#### [TASK REQUIREMENTS]
Retype each line of the listing below with no changes at all.

[[ DATA SHOWN open ]]

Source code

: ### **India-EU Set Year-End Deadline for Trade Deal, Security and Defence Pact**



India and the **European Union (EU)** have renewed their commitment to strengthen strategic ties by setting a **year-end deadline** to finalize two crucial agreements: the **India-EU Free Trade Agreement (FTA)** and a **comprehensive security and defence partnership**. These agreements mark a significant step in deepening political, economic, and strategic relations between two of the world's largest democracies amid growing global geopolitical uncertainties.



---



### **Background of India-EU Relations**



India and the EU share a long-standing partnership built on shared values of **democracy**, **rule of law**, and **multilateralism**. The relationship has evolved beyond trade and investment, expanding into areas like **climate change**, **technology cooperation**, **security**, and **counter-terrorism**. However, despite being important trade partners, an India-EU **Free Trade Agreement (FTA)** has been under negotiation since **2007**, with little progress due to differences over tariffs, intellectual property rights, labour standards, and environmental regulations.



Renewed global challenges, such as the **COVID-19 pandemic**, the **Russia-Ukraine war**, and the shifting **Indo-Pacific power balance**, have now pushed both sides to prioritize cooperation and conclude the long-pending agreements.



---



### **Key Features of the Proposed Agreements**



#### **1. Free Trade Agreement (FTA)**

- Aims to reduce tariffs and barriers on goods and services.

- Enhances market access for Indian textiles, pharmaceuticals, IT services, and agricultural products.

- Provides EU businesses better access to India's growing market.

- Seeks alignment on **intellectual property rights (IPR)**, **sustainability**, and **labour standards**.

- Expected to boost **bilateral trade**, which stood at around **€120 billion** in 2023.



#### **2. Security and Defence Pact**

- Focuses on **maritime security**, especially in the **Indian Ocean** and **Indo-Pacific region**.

[[ DATA SHOWN closed ]]

#### [OUTPUT]
Source code

: ### **India-EU Set Year-End Deadline for Trade Deal, Security and Defence Pact**



India and the **European Union (EU)** have renewed their commitment to strengthen strategic ties by setting a **year-end deadline** to finalize two crucial agreements: the **India-EU Free Trade Agreement (FTA)** and a **comprehensive security and defence partnership**. These agreements mark a significant step in deepening political, economic, and strategic relations between two of the world's largest democracies amid growing global geopolitical uncertainties.



---



### **Background of India-EU Relations**



India and the EU share a long-standing partnership built on shared values of **democracy**, **rule of law**, and **multilateralism**. The relationship has evolved beyond trade and investment, expanding into areas like **climate change**, **technology cooperation**, **security**, and **counter-terrorism**. However, despite being important trade partners, an India-EU **Free Trade Agreement (FTA)** has been under negotiation since **2007**, with little progress due to differences over tariffs, intellectual property rights, labour standards, and environmental regulations.



Renewed global challenges, such as the **COVID-19 pandemic**, the **Russia-Ukraine war**, and the shifting **Indo-Pacific power balance**, have now pushed both sides to prioritize cooperation and conclude the long-pending agreements.



---



### **Key Features of the Proposed Agreements**



#### **1. Free Trade Agreement (FTA)**

- Aims to reduce tariffs and barriers on goods and services.

- Enhances market access for Indian textiles, pharmaceuticals, IT services, and agricultural products.

- Provides EU businesses better access to India's growing market.

- Seeks alignment on **intellectual property rights (IPR)**, **sustainability**, and **labour standards**.

- Expected to boost **bilateral trade**, which stood at around **€120 billion** in 2023.



#### **2. Security and Defence Pact**

- Focuses on **maritime security**, especially in the **Indian Ocean** and **Indo-Pacific region**.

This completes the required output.